*** Opening Data for this task ***

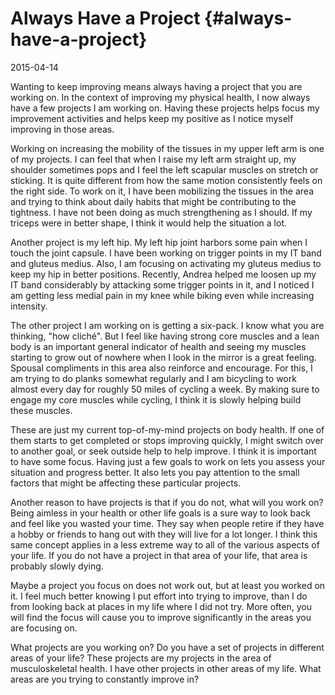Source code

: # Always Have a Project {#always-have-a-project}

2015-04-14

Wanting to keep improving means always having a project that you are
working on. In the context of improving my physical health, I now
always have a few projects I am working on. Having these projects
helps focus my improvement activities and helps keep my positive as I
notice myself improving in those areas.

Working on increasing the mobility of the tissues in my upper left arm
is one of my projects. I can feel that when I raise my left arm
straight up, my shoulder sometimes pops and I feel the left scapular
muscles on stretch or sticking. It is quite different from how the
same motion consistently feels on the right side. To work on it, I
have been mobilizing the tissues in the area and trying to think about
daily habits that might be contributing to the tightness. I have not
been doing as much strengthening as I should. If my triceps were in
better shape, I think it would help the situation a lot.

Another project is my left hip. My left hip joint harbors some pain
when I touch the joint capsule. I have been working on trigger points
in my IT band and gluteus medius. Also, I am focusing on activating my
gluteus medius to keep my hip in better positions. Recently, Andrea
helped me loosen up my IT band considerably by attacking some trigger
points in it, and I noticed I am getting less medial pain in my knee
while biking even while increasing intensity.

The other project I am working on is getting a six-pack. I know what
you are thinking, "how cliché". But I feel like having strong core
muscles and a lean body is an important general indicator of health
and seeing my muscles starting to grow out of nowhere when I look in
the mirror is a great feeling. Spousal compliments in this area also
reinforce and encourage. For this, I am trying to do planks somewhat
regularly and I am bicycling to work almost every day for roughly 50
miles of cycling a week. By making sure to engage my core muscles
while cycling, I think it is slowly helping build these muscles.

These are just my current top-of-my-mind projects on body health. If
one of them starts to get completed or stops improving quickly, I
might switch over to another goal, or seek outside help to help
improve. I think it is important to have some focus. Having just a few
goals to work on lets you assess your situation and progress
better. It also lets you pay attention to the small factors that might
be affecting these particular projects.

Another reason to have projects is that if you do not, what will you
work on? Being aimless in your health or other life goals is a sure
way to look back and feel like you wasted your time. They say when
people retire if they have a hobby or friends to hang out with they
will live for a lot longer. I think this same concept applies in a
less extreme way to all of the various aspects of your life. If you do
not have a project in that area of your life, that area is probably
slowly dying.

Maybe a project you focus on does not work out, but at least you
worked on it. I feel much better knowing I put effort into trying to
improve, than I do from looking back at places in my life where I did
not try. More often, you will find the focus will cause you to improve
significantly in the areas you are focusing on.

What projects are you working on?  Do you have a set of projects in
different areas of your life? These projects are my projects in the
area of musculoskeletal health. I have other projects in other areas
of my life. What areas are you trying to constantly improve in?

*** Closing Data for this task ***

Work request | Give an exact copy of the lines from the one with "not have a project" through the end of the entries, both ends included.

Answer for the task |
not have a project in that area of your life, that area is probably
slowly dying.

Maybe a project you focus on does not work out, but at least you
worked on it. I feel much better knowing I put effort into trying to
improve, than I do from looking back at places in my life where I did
not try. More often, you will find the focus will cause you to improve
significantly in the areas you are focusing on.

What projects are you working on?  Do you have a set of projects in
different areas of your life? These projects are my projects in the
area of musculoskeletal health. I have other projects in other areas
of my life. What areas are you trying to constantly improve in?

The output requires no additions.